• [What you will do]
From the entries below, copy out every line with "Koude" in it.

Image comparison data:
--*--
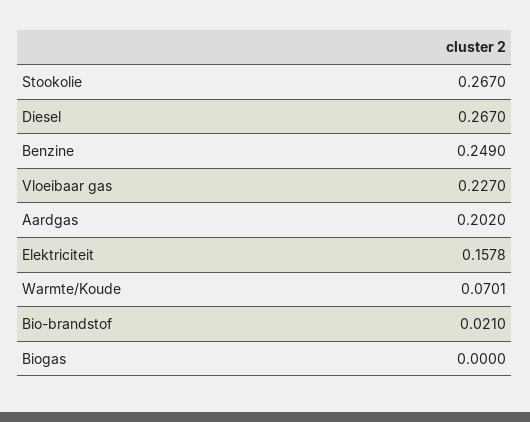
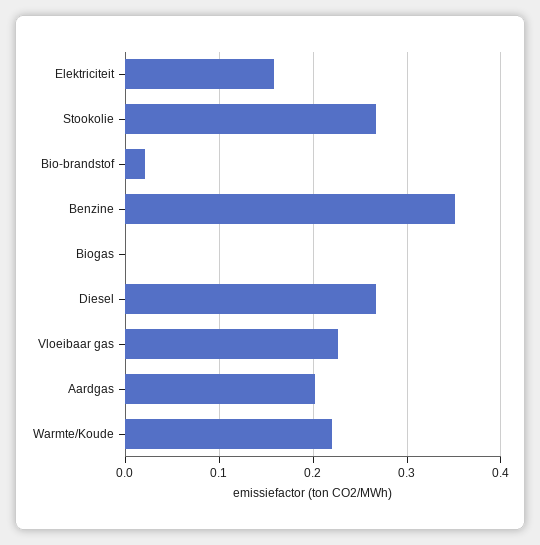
  {
    "Stookolie": 0.267,
    "Diesel": 0.267,
-   "Benzine": 0.249,
+   "Benzine": 0.35,
    "Vloeibaar gas": 0.227,
    "Aardgas": 0.202,
    "Elektriciteit": 0.1578,
-   "Warmte/Koude": 0.0701,
+   "Warmte/Koude": 0.22,
    "Bio-brandstof": 0.021,
    "Biogas": 0
  }

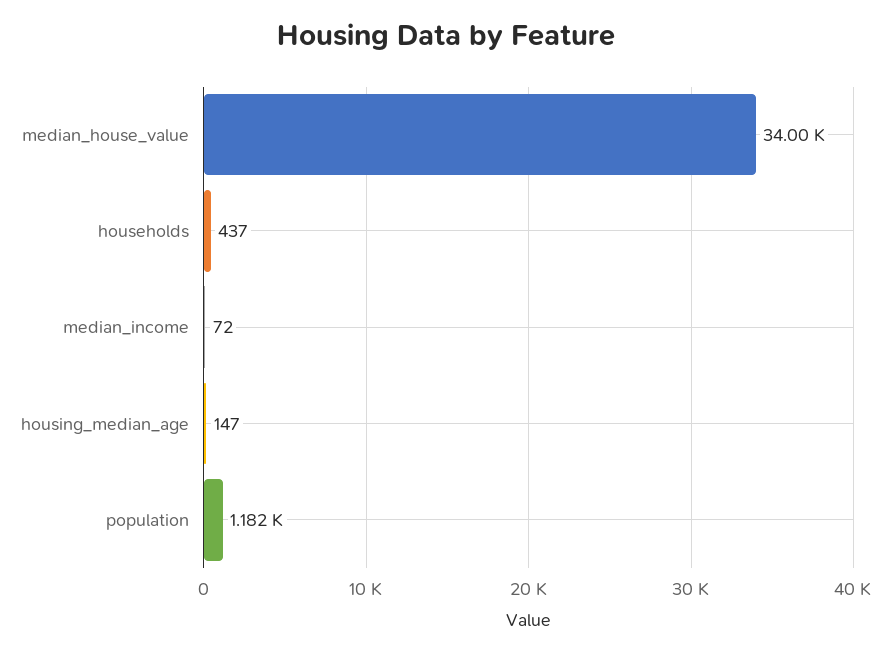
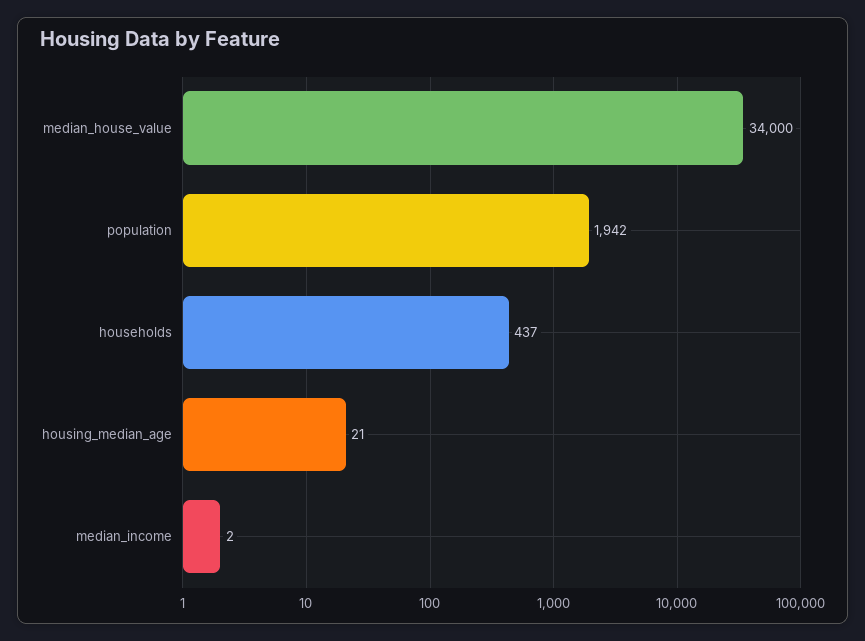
  {
    "median_house_value": 34000,
    "households": 437,
-   "median_income": 72,
+   "median_income": 2,
-   "housing_median_age": 147,
+   "housing_median_age": 21,
-   "population": 1182
+   "population": 1942
  }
--*--
• [Output for this task]
-   "Warmte/Koude": 0.0701,
+   "Warmte/Koude": 0.22,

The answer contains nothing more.